Investigation of hydrogen evolution kinetics of metal-doped MoS2 electrocatalysts by exploring the charge transfer coefficients

Abstract

Charge transfer coefficient (α) is an intrinsic activity parameter of hydrogen evolution reaction (HER), as it deals with the fraction of supplied energy used to increase the HER kinetics. This article investigated the HER kinetics of MoS₂, aluminium (Al-MoS₂) and tin (Sn-MoS₂) doped MoS₂ nanostructures by estimating the exact values of α. This article proposes a simple method of the least square curve fitting of the Butler-Volmer equation on the experimentally produced polarization curve of HER to derive α. Since the charge transfer coefficient depends on the current density, in curve fitting, values of α are determined at three different current density regions.
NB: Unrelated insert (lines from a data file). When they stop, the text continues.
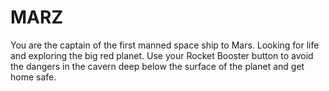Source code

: # MARZ
You are the captain of the first manned space ship to Mars. 
Looking for life and exploring the big red planet.
Use your Rocket Booster button to avoid the dangers
in the cavern deep below the surface of the planet
and get home safe.
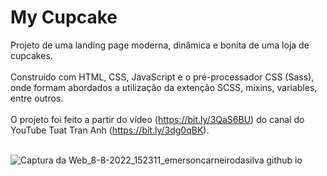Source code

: # My Cupcake
 
Projeto de uma landing page moderna, dinâmica e bonita de uma loja de cupcakes. <br /><br />
Construído com HTML, CSS, JavaScript e o pré-processador CSS (Sass), onde formam abordados a utilização da extenção SCSS, mixins, variables, entre outros. <br /> <br/>
O projeto foi feito a partir do vídeo (https://bit.ly/3QaS6BU) do canal do YouTube Tuat Tran Anh (https://bit.ly/3dg0qBK). <br/><br />

![Captura da Web_8-8-2022_152311_emersoncarneirodasilva github io](https://user-images.githubusercontent.com/94311606/183487125-dcb197f8-d00f-4776-bd60-6afa72221834.jpeg)
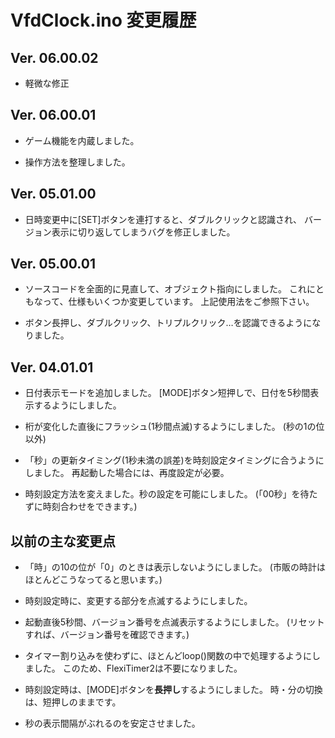 # VfdClock.ino 変更履歴


## Ver. 06.00.02

* 軽微な修正


## Ver. 06.00.01

* ゲーム機能を内蔵しました。

* 操作方法を整理しました。


## Ver. 05.01.00

* 日時変更中に[SET]ボタンを連打すると、ダブルクリックと認識され、
バージョン表示に切り返してしまうバグを修正しました。


## Ver. 05.00.01

* ソースコードを全面的に見直して、オブジェクト指向にしました。
これにともなって、仕様もいくつか変更しています。
上記使用法をご参照下さい。

* ボタン長押し、ダブルクリック、トリプルクリック…を認識できるようになりました。


## Ver. 04.01.01

* 日付表示モードを追加しました。
[MODE]ボタン短押しで、日付を5秒間表示するようにしました。

* 桁が変化した直後にフラッシュ(1秒間点滅)するようにしました。
(秒の1の位以外)

* 「秒」の更新タイミング(1秒未満の誤差)を時刻設定タイミングに合うようにしました。
再起動した場合には、再度設定が必要。

* 時刻設定方法を変えました。秒の設定を可能にしました。
(「00秒」を待たずに時刻合わせをできます。)


## 以前の主な変更点

* 「時」の10の位が「0」のときは表示しないようにしました。
(市販の時計はほとんどこうなってると思います。)

* 時刻設定時に、変更する部分を点滅するようにしました。

* 起動直後5秒間、バージョン番号を点滅表示するようにしました。
(リセットすれば、バージョン番号を確認できます。)

* タイマー割り込みを使わずに、ほとんどloop()関数の中で処理するようにしました。
このため、FlexiTimer2は不要になりました。

* 時刻設定時は、[MODE]ボタンを**長押し**するようにしました。
時・分の切換は、短押しのままです。

* 秒の表示間隔がぶれるのを安定させました。
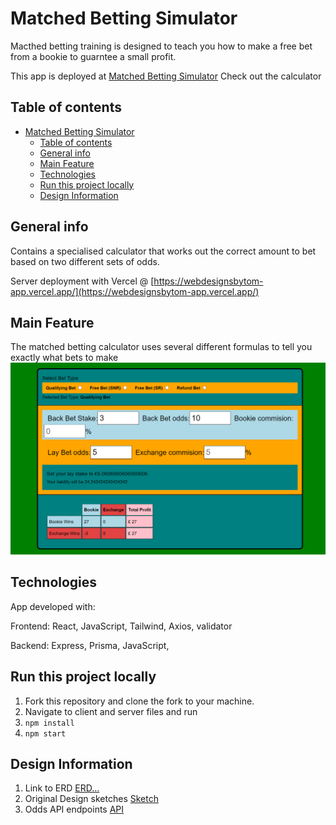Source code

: # Matched Betting Simulator

Macthed betting training is designed to teach you how to make a free bet from a bookie to guarntee a small profit.

This app is deployed at [Matched Betting Simulator](https://clever-rolypoly-136b82.netlify.app/)
Check out the calculator
## Table of contents

- [Matched Betting Simulator](#matched-betting-simulator)
  - [Table of contents](#table-of-contents)
  - [General info](#general-info)
  - [Main Feature](#main-feature)
  - [Technologies](#technologies)
  - [Run this project locally](#run-this-project-locally)
  - [Design Information](#design-information)

## General info

Contains a specialised calculator that works out the correct amount to bet based on two different sets of odds.

Server deployment with Vercel @ [https://webdesignsbytom-app.vercel.app/](https://webdesignsbytom-app.vercel.app/)

## Main Feature

The matched betting calculator uses several different formulas to tell you exactly what bets to make
<img src='./client/src/assets/images/calculatorMd.png'>

## Technologies

App developed with:

Frontend: React, JavaScript, Tailwind, Axios, validator

Backend: Express, Prisma, JavaScript,

## Run this project locally

1. Fork this repository and clone the fork to your machine.
2. Navigate to client and server files and run
3. `npm install`
4. `npm start`

## Design Information

1. Link to ERD [ERD...](https://github.com/webdesignsbytom/matchedBetting-tailwind/blob/main/assets/ERD)
2. Original Design sketches [Sketch](https://github.com/webdesignsbytom/matchedBetting-tailwind/tree/main/assets/wireframe)
3. Odds API endpoints [API](https://the-odds-api.com/liveapi/guides/v4/#parameters-2)
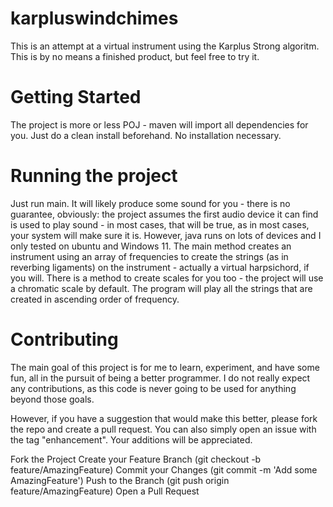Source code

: # karpluswindchimes
This is an attempt at a virtual instrument using the Karplus Strong algoritm. This is by no means a finished product, but feel free to try it. 

# Getting Started

The project is more or less POJ - maven will import all dependencies for you. Just do a clean install beforehand. No installation necessary. 

# Running the project

Just run main. It will likely produce some sound for you - there is no guarantee, obviously: the project assumes the first audio device it can find is used to play sound - in most cases, that will be true, as in most cases, your system will make sure it is. However, java runs on lots of devices and I only tested on ubuntu and Windows 11. 
The main method creates an instrument using an array of frequencies to create the strings (as in reverbing ligaments) on the instrument - actually a virtual harpsichord, if you will. There is a method to create scales for you too - the project will use a chromatic scale by default. The program will play all the strings that are created in ascending order of frequency.

# Contributing
The main goal of this project is for me to learn, experiment, and have some fun, all in the pursuit of being a better programmer. I do not really expect any contributions, as this code is never going to be used for anything beyond those goals. 

However, if you have a suggestion that would make this better, please fork the repo and create a pull request. You can also simply open an issue with the tag "enhancement". Your additions will be appreciated. 

Fork the Project
Create your Feature Branch (git checkout -b feature/AmazingFeature)
Commit your Changes (git commit -m 'Add some AmazingFeature')
Push to the Branch (git push origin feature/AmazingFeature)
Open a Pull Request
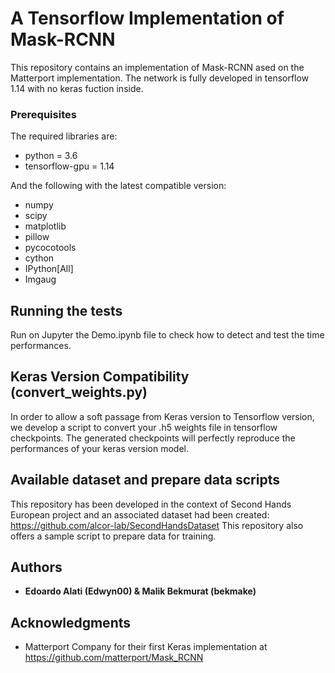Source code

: # A Tensorflow Implementation of Mask-RCNN

This repository contains an implementation of Mask-RCNN ased on the Matterport implementation. The network is fully developed in tensorflow 1.14 with no keras fuction inside.


### Prerequisites

The required libraries are:
- python = 3.6
- tensorflow-gpu = 1.14

And the following with the latest compatible version:
- numpy
- scipy
- matplotlib
- pillow
- pycocotools
- cython
- IPython[All]
- Imgaug


## Running the tests

Run on Jupyter the Demo.ipynb file to check how to detect and test the time performances.

## Keras Version Compatibility (convert_weights.py)

In order to allow a soft passage from Keras version to Tensorflow version, we develop a script to convert your .h5 weights file in tensorflow checkpoints. The generated checkpoints will perfectly reproduce the performances of your keras version model.

## Available dataset and prepare data scripts

This repository has been developed in the context of Second Hands European project and an associated dataset had been created:
https://github.com/alcor-lab/SecondHandsDataset
This repository also offers a sample script to prepare data for training.

## Authors

* **Edoardo Alati (Edwyn00) & Malik Bekmurat (bekmake)** 


## Acknowledgments

* Matterport Company for their first Keras implementation at https://github.com/matterport/Mask_RCNN


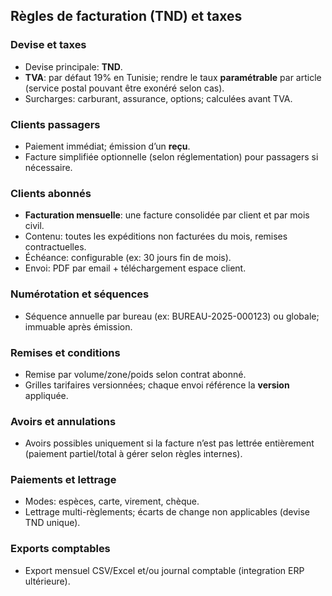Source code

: ## Règles de facturation (TND) et taxes

### Devise et taxes
- Devise principale: **TND**.
- **TVA**: par défaut 19% en Tunisie; rendre le taux **paramétrable** par article (service postal pouvant être exonéré selon cas). 
- Surcharges: carburant, assurance, options; calculées avant TVA.

### Clients passagers
- Paiement immédiat; émission d’un **reçu**.
- Facture simplifiée optionnelle (selon réglementation) pour passagers si nécessaire.

### Clients abonnés
- **Facturation mensuelle**: une facture consolidée par client et par mois civil.
- Contenu: toutes les expéditions non facturées du mois, remises contractuelles.
- Échéance: configurable (ex: 30 jours fin de mois).
- Envoi: PDF par email + téléchargement espace client.

### Numérotation et séquences
- Séquence annuelle par bureau (ex: BUREAU-2025-000123) ou globale; immuable après émission.

### Remises et conditions
- Remise par volume/zone/poids selon contrat abonné.
- Grilles tarifaires versionnées; chaque envoi référence la **version** appliquée.

### Avoirs et annulations
- Avoirs possibles uniquement si la facture n’est pas lettrée entièrement (paiement partiel/total à gérer selon règles internes).

### Paiements et lettrage
- Modes: espèces, carte, virement, chèque.
- Lettrage multi-règlements; écarts de change non applicables (devise TND unique).

### Exports comptables
- Export mensuel CSV/Excel et/ou journal comptable (integration ERP ultérieure).

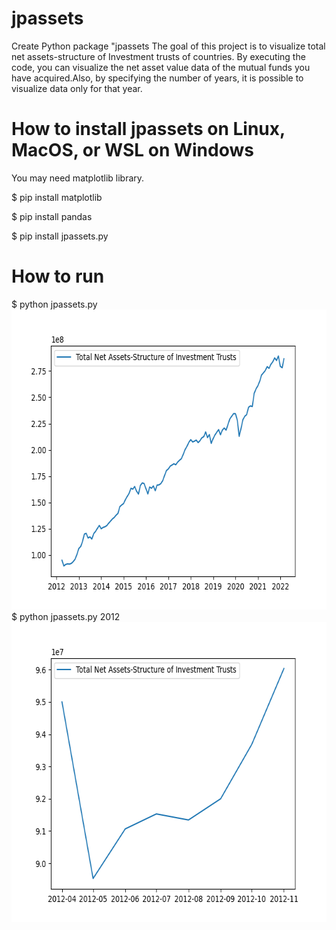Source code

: # jpassets
Create Python package "jpassets
The goal of this project is to visualize total net assets-structure of Investment trusts of countries.
By executing the code, you can visualize the net asset value data of the mutual funds you have acquired.Also, by specifying the number of years, it is possible to visualize data only for that year.

# How to install jpassets on Linux, MacOS, or WSL on Windows
You may need matplotlib library.

$ pip install matplotlib

$ pip install pandas

$ pip install jpassets.py


# How to run 
$ python jpassets.py
<img src='https://github.com/YasuharaKosuke/jpassets/blob/main/Figure_1.png' height=480 width=640>
$ python jpassets.py 2012
<img src='https://github.com/YasuharaKosuke/jpassets/blob/main/Figure_2.png' height=480 width=640>

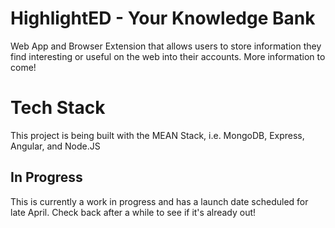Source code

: # HighlightED - Your Knowledge Bank

Web App and Browser Extension that allows users to store information they find interesting or useful on the web into their accounts. More information to come!

# Tech Stack

This project is being built with the MEAN Stack, i.e. MongoDB, Express, Angular, and Node.JS

## In Progress

This is currently a work in progress and has a launch date scheduled for late April. Check back after a while to see if it's already out!
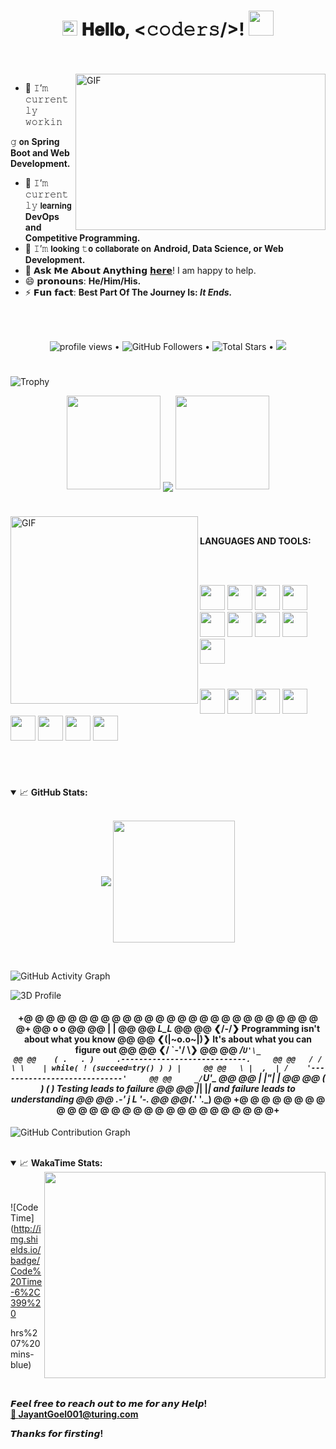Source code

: <h1 align="center">
  <img src="https://media.giphy.com/media/3o7aD2v20dY8wOr7Jm/giphy.gif" width="24px"/>
  𝐇𝐞𝐥𝐥𝐨, &lt;𝚌𝚘𝚍𝚎𝚛𝚜/&gt;!
  <img src="https://media.giphy.com/media/3o7aD2v20dY8wOr7Jm/giphy.gif" width="40px" />
</h1>

<br/>
<br/>

<img align="right" height="250" width="400" alt="GIF" src="https://camo.githubusercontent.com/86a3b6db470f1a0429f7355c08d1edabf3d2c804/68747470733a2f2f6d69726f2e6d656469756d2e636f6d2f6d61782f313336302f312a495247486d69477361313673746564517649615a66772e676966"/>

- 🔭 𝙸’𝚖 𝚌𝚞𝚛𝚛𝚎𝚗𝚝𝚕𝚢 𝚠𝚘𝚛𝚔𝚒𝚗

𝚐 𝗼𝗻 **Spring Boot and Web Development.**
- 🌱 𝙸’𝚖 𝚌𝚞𝚛𝚛𝚎𝚗𝚝𝚕𝚢 𝗹𝗲𝗮𝗿𝗻𝗶𝗻𝗴 **DevOps and Competitive Programming.**
- 👯 𝙸’𝚖 𝗹𝗼𝗼𝗸𝗶𝗻𝗴 𝚝𝗼 𝗰𝗼𝗹𝗹𝗮𝗯𝗼𝗿𝗮𝘁𝗲 𝗼𝗻 **Android, Data Science, or Web Development.**
- 💬 𝗔𝘀𝗸 𝗠𝗲 𝗔𝗯𝗼𝘂𝘁 𝗔𝗻𝘆𝘁𝗵𝗶𝗻𝗴 [𝗵𝗲𝗿𝗲](https://github.com/JayantGoel001/JayantGoel001/issues/1)! I am happy to help.
- 😄 𝗽𝗿𝗼𝗻𝗼𝘂𝗻𝘀: **He/Him/His.**
- ⚡ 𝗙𝘂𝗻 𝗳𝗮𝗰𝘁: **Best Part Of The Journey Is: *It Ends.***

<br/>
<br/>

<p align="center">
  <img alt="profile views" src="https://komarev.com/ghpvc/?username=JayantGoel001&style=flat&color=blue"/> •   
  <img alt="GitHub Followers" src="https://img.shields.io/github/followers/JayantGoel001?label=Followers&style=social"/> •
  <img src="https://img.shields.io/github/stars/JayantGoel001?label=Stars" alt="Total Stars"/> •
  <a href="https://github.com/sponsors/JayantGoel001"><img src="https://img.shields.io/static/v1?label=Sponsor&message=%E2%9D%A4&logo=GitHub&color=%23fe8e86"/></a>
</p>

#

![Trophy](https://github-profile-trophy.vercel.app/?username=JayantGoel001&column=10&margin-w=15&margin-h=15&no-bg=true&no-frame=true&theme=juicyfresh)

<p align="center">
  <img height="150" width="150" src="https://media.giphy.com/media/3o7TKkZCBq28HlDHv6/giphy.gif"/>
  <img align="center" src="https://github-readme-streak-stats.herokuapp.com/?user=JayantGoel001&theme=dark&hide_border=true"/>
  <img height="150" width="150" src="https://media.giphy.com/media/3o7TKkZCBq28HlDHv6/giphy.gif"/>
</p>

#

<img align="left" height="300px" width="300px" alt="GIF" src="https://media.giphy.com/media/3o7TKxjZtaBhbX2Hmq/giphy.gif"/>
<br/>

**LANGUAGES AND TOOLS:**  

<br/>
<br/>

<code><img height="40" width="40" src="https://img.icons8.com/color/48/000000/android.png"/></code>
<code><img height="40" width="40" src="https://img.icons8.com/color/48/000000/kotlin.png"/></code>
<code><img height="40" width="40" src="https://img.icons8.com/color/48/000000/java-coffee-cup-logo.png"/></code>
<code><img height="40" width="40" src="https://img.icons8.com/color/48/000000/python.png"/></code>
<code><img height="40" width="40" src="https://img.icons8.com/color/48/000000/c-plus-plus-logo.png"/></code>
<code><img height="40" width="40" src="https://img.icons8.com/color/48/000000/c-programming.png"/></code>
<code><img height="40" width="40" src="https://img.icons8.com/color/48/000000/html-5.png"/></code>
<code><img height="40" width="40" src="https://img.icons8.com/color/48/000000/css3.png"/></code>
<code><img height="40" width="40" src="https://img.icons8.com/color/48/000000/javascript.png"/></code>

#

<code><img height="40" width="40" src="https://img.icons8.com/ios-filled/50/000000/git.png"/></code>
<code><img height="40" width="40" src="https://img.icons8.com/ios-filled/50/000000/github.png"/></code>
<code><img height="40" width="40" src="https://img.icons8.com/ios-filled/50/000000/firebase.png"/></code>
<code><img height="40" width="40" src="https://img.icons8.com/ios-filled/50/000000/jupyter.png"/></code>
<code><img height="40" width="40" src="https://img.icons8.com/ios-filled/50/000000/atom.png"/></code>
<code><img height="40" width="40" src="https://img.icons8.com/ios-filled/50/000000/bootstrap.png"/></code>
<code><img height="40" width="40" src="https://img.icons8.com/ios-filled/50/000000/angularjs.png"/></code>
<code><img height="40" width="40" src="https://img.icons8.com/ios-filled/50/000000/ubuntu.png"/></code>

<br/>

#

<details open="">
<summary>
  <g-emoji class="g-emoji" alias="chart_with_upwards_trend" fallback-src="https://github.githubassets.com/images/icons/emoji/unicode/1f4c8.png">📈</g-emoji>
  <strong>GitHub Stats:</strong>
</summary>
<br/>

<p align="center">
    <img align="center" src="https://github-readme-stats.vercel.app/api?username=JayantGoel001&show_icons=true&hide_border=true&title_color=94b4a4&icon_color=FFFFFF&text_color=FFFFFF&bg_color=000000&count_private=true&include_all_commits=true"/>
    <img align="center" height="195px" src="https://github-readme-stats.vercel.app/api/top-langs/?username=JayantGoel001&text_color=FFFFFF&bg_color=000000&title_color=94b4a4&langs_count=15&layout=compact&hide_border=true" />
</p>
</details>
<br/>

![GitHub Activity Graph](https://github-readme-activity-graph.vercel.app/graph?username=JayantGoel001&theme=react-dark&hide_border=true&area=true)

![3D Profile](https://github-profile-3d-contrib.vercel.app/api/?username=JayantGoel001)

<h4 align="center">
  
+@ @ @ @ @ @ @ @ @ @ @ @ @ @ @ @ @ @ @ @ @ @ @ @ @ @ @ @+
@@       o o                                           @@
@@       | |                                           @@
@@      _L_L_                                          @@
@@   ❮\/__-__\/❯ Programming isn't about what you know @@
@@   ❮(|~o.o~|)❯  It's about what you can figure out   @@
@@   ❮/ \`-'/ \❯                                       @@
@@     _/`U'\_                                         @@
@@    ( .   . )     .----------------------------.     @@
@@   / /     \ \    | while( ! (succeed=try() ) ) |     @@
@@   \ |  ,  | /    '----------------------------'     @@
@@     _/`U'\_                                         @@
@@     | |"| |                                         @@
@@     ( ) ( )   Testing leads to failure              @@
@@     |_| |_|   and failure leads to understanding    @@
@@ _.-' _j L_ '-._                                     @@
@@(___.'     '.___)                                    @@
+@ @ @ @ @ @ @ @ @ @ @ @ @ @ @ @ @ @ @ @ @ @ @ @ @ @ @ @+


</h4>  

![GitHub Contribution Graph](https://github-contribution-grid-snake.svg)

<br/>

<details open="">
<summary>
  <g-emoji class="g-emoji" alias="chart_with_upwards_trend" fallback-src="https://github.githubassets.com/images/icons/emoji/unicode/1f4c8.png">📈</g-emoji>
  <strong>WakaTime Stats:</strong>
</summary>

<img align="right" height="330px" width="450px" src="https://wakatime.com/share/@JayantGoel001/d757c83d-c3a9-424e-86f1-ce88190c9840.svg" />

<br>
<br>

<!--START_SECTION:waka-->
![Code Time](http://img.shields.io/badge/Code%20Time-6%2C399%20

hrs%207%20mins-blue)
<!--END_SECTION:waka-->

</details>
<br/>

**𝙁𝙚𝙚𝙡 𝙛𝙧𝙚𝙚 𝙩𝙤 𝙧𝙚𝙖𝙘𝙝 𝙤𝙪𝙩 𝙩𝙤 𝙢𝙚 𝙛𝙤𝙧 𝙖𝙣𝙮 𝙃𝙚𝙡𝙥!**  
**<a href="mailto:JayantGoel001@turing.com">📧 JayantGoel001@turing.com</a>**

**𝙏𝙝𝙖𝙣𝙠𝙨 𝙛𝙤𝙧 𝙛𝙞𝙧𝙨𝙩𝙞𝙣𝙜!**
The correctness of the estimated α was verified by comparing it with the same derived from Tafel plots of experimental values. Overpotential, Tafel slope, Turnover frequency (TOF), double layer capacitance, electrochemically active surface area (ECSA) and exchange current densities were estimated to confirm the reliability of obtained α values. All electrocatalytic parameters show that Al-MoS₂ has excellent HER activity with overpotential: 249 mV at 10 mA/cm², Tafel slope: 67 mV/Dc, TOF: 0.32 s⁻¹, double layer capacitance: 17 mF/cm², ECSA: 425/cm² and Exchange current density: 1.38 mA/cm². The estimated value of α for Al-MoS₂ is 0.89 at the current density region −5 mA/cm² and − 15 mA/cm² which exhibit the excellent electrocatalytic activity of the catalyst. Estimation of the exact value of α will help to understand the exact electrocatalytic mechanism of the catalyst.